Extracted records

__________

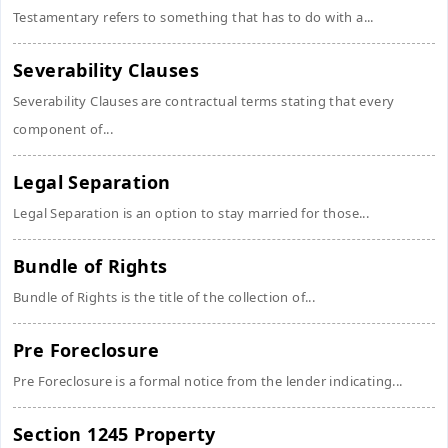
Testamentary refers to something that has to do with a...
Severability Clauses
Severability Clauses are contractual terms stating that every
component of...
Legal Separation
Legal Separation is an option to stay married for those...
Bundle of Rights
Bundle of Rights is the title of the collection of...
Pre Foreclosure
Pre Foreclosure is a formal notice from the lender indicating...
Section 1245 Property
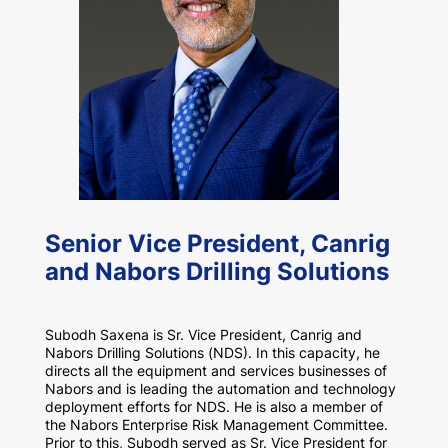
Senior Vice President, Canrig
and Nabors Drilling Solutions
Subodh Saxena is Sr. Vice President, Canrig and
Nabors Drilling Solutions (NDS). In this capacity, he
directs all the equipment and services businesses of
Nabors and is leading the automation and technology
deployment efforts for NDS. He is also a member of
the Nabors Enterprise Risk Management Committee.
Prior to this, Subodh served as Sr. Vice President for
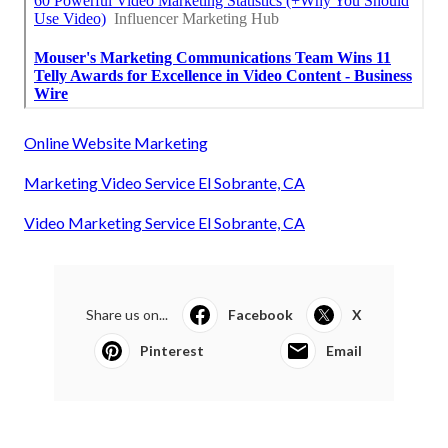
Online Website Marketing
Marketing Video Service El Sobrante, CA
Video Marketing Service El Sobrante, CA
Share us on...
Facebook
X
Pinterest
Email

__________

● WHAT THE EXERCISE ASKS: Without the pictures, repeat every record above exactly as written.

● TASK OUTPUT:
Testamentary refers to something that has to do with a...
Severability Clauses
Severability Clauses are contractual terms stating that every
component of...
Legal Separation
Legal Separation is an option to stay married for those...
Bundle of Rights
Bundle of Rights is the title of the collection of...
Pre Foreclosure
Pre Foreclosure is a formal notice from the lender indicating...
Section 1245 Property
Senior Vice President, Canrig
and Nabors Drilling Solutions
Subodh Saxena is Sr. Vice President, Canrig and
Nabors Drilling Solutions (NDS). In this capacity, he
directs all the equipment and services businesses of
Nabors and is leading the automation and technology
deployment efforts for NDS. He is also a member of
the Nabors Enterprise Risk Management Committee.
Prior to this, Subodh served as Sr. Vice President for
Online Website Marketing
Marketing Video Service El Sobrante, CA
Video Marketing Service El Sobrante, CA
Share us on...
Facebook
X
Pinterest
Email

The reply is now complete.